----- SOURCE DATA
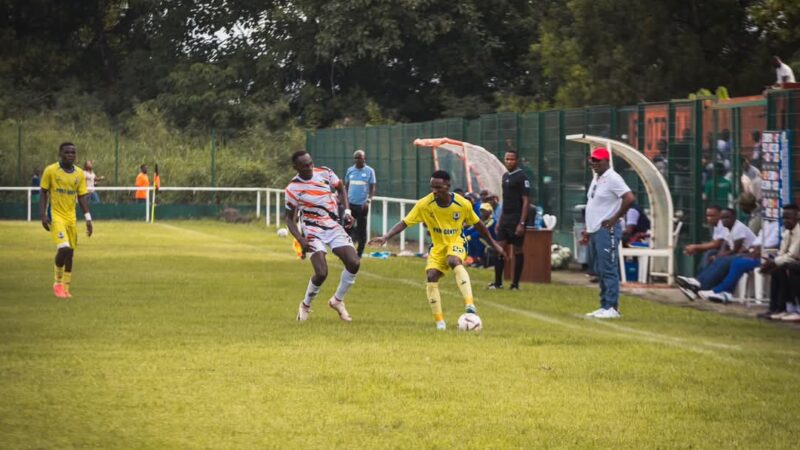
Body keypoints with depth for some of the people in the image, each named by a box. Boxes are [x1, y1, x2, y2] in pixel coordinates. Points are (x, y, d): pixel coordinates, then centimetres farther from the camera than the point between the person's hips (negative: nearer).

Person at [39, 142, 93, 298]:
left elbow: (82, 197, 8)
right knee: (64, 248, -19)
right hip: (55, 215, -5)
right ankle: (58, 283, 0)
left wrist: (88, 219, 1)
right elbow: (43, 193, -1)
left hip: (71, 217, 5)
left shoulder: (79, 174, 5)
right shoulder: (50, 171, -6)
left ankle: (65, 288, 17)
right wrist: (43, 215, -9)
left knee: (70, 253, 6)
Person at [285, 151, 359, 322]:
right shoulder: (293, 188, -13)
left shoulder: (325, 173, -5)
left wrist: (347, 211, 2)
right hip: (313, 231, -4)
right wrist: (300, 239, -19)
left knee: (354, 263, -13)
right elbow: (290, 218, -4)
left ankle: (337, 301, 9)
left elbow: (341, 188, 15)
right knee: (321, 273, -20)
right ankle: (306, 305, 8)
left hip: (334, 227, 4)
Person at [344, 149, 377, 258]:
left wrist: (369, 200, -14)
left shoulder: (369, 171, -2)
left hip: (362, 205, -3)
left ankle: (359, 253, 12)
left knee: (361, 230, 3)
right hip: (350, 204, 3)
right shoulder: (350, 170, 7)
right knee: (347, 227, 0)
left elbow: (373, 188, -2)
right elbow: (346, 186, 15)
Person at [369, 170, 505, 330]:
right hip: (438, 246, 2)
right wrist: (385, 237, -30)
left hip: (456, 243, -2)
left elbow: (478, 224, 0)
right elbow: (404, 222, -17)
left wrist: (493, 243, 9)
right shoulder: (424, 204, -18)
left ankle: (469, 305, -42)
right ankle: (439, 321, -6)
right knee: (431, 276, -18)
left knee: (454, 261, -35)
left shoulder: (463, 204, -17)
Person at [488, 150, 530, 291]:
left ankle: (515, 284, 6)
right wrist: (499, 220, 18)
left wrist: (522, 223, -18)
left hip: (516, 219, -7)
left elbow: (526, 201, -13)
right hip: (505, 218, 7)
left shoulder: (521, 177, -9)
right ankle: (498, 282, 6)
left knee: (517, 250, 0)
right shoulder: (505, 176, 14)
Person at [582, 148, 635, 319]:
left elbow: (630, 198, -24)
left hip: (607, 231, -10)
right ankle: (604, 306, 16)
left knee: (608, 270, -10)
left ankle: (612, 308, -10)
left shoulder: (612, 179, -13)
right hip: (594, 232, 10)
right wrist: (588, 229, 21)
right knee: (599, 271, 11)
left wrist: (615, 218, -18)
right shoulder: (596, 179, 18)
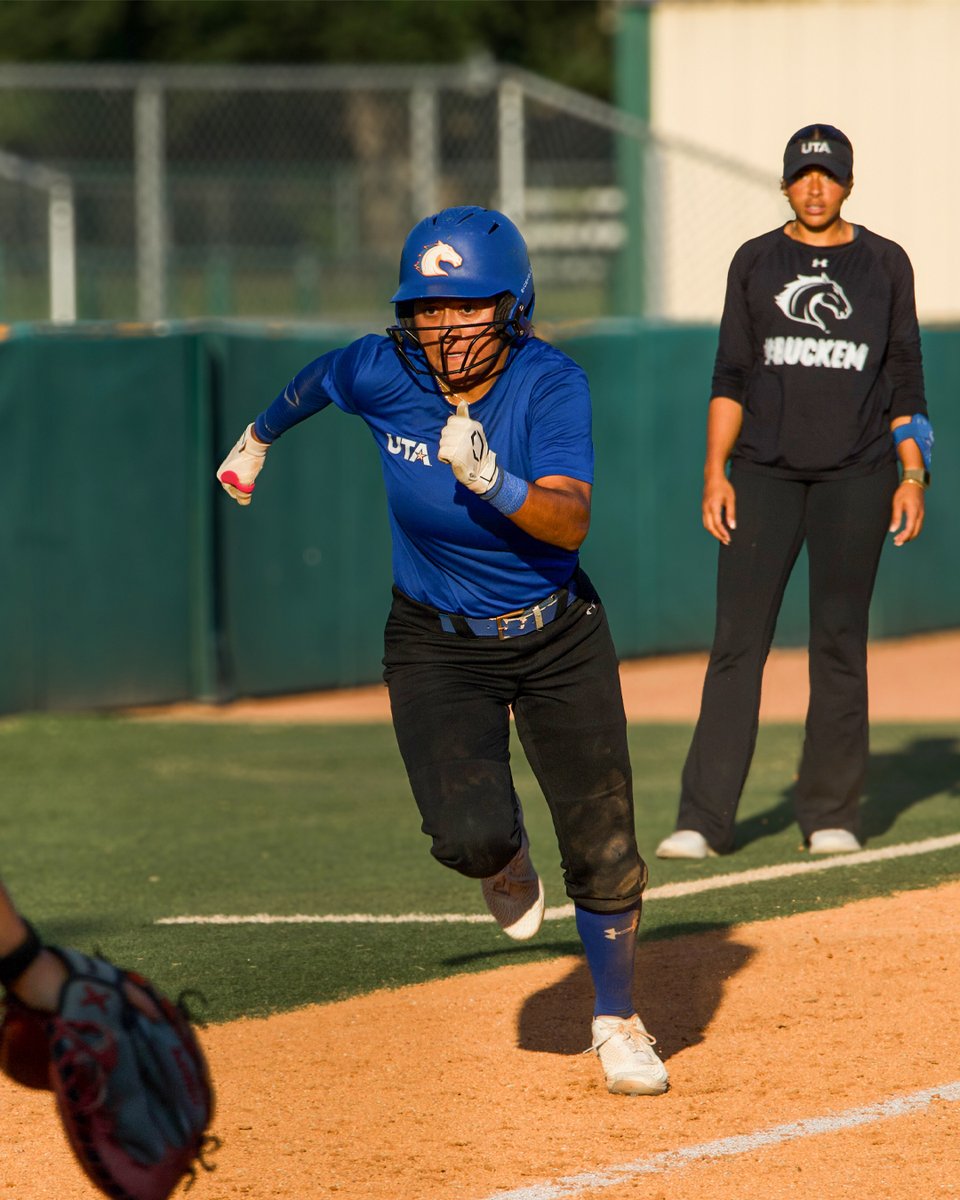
----------
| ABOUT THIS EXERCISE |
Rewrite the listing above with every occurrence of "Person at" changed to "Individual at" and all other text unchanged. Omit the pictures from your output.

| EXERCISE ANSWER |
Body keypoints with depth for some of the people in the image, each named by a box. Boxes are [x1, y1, x2, y2] in pixel coordinates. Points are (x, y, d): pixel coordinates, then centimetres farther from the camera than the point between the person's hips (negative: nearer).

Individual at [39, 142, 93, 298]:
left elbow: (82, 197, 8)
right knee: (64, 248, -19)
right hip: (55, 215, -5)
right ankle: (58, 283, 0)
left wrist: (88, 219, 1)
right elbow: (43, 193, -1)
left hip: (71, 217, 5)
left shoulder: (79, 174, 5)
right shoulder: (50, 171, -6)
left ankle: (65, 288, 17)
right wrist: (43, 215, -9)
left knee: (70, 253, 6)
Individual at [285, 151, 359, 322]:
right shoulder: (293, 188, -13)
left shoulder: (325, 173, -5)
left wrist: (347, 211, 2)
right hip: (313, 231, -4)
right wrist: (300, 239, -19)
left knee: (354, 263, -13)
right elbow: (290, 218, -4)
left ankle: (337, 301, 9)
left elbow: (341, 188, 15)
right knee: (321, 273, -20)
right ankle: (306, 305, 8)
left hip: (334, 227, 4)
Individual at [344, 149, 377, 258]:
left wrist: (369, 200, -14)
left shoulder: (369, 171, -2)
left hip: (362, 205, -3)
left ankle: (359, 253, 12)
left knee: (361, 230, 3)
right hip: (350, 204, 3)
right shoulder: (350, 170, 7)
right knee: (347, 227, 0)
left elbow: (373, 188, -2)
right elbow: (346, 186, 15)
Individual at [369, 170, 505, 330]:
right hip: (438, 246, 2)
right wrist: (385, 237, -30)
left hip: (456, 243, -2)
left elbow: (478, 224, 0)
right elbow: (404, 222, -17)
left wrist: (493, 243, 9)
right shoulder: (424, 204, -18)
left ankle: (469, 305, -42)
right ankle: (439, 321, -6)
right knee: (431, 276, -18)
left knee: (454, 261, -35)
left shoulder: (463, 204, -17)
Individual at [488, 150, 530, 291]:
left ankle: (515, 284, 6)
right wrist: (499, 220, 18)
left wrist: (522, 223, -18)
left hip: (516, 219, -7)
left elbow: (526, 201, -13)
right hip: (505, 218, 7)
left shoulder: (521, 177, -9)
right ankle: (498, 282, 6)
left knee: (517, 250, 0)
right shoulder: (505, 176, 14)
Individual at [582, 148, 635, 319]:
left elbow: (630, 198, -24)
left hip: (607, 231, -10)
right ankle: (604, 306, 16)
left knee: (608, 270, -10)
left ankle: (612, 308, -10)
left shoulder: (612, 179, -13)
right hip: (594, 232, 10)
right wrist: (588, 229, 21)
right knee: (599, 271, 11)
left wrist: (615, 218, -18)
right shoulder: (596, 179, 18)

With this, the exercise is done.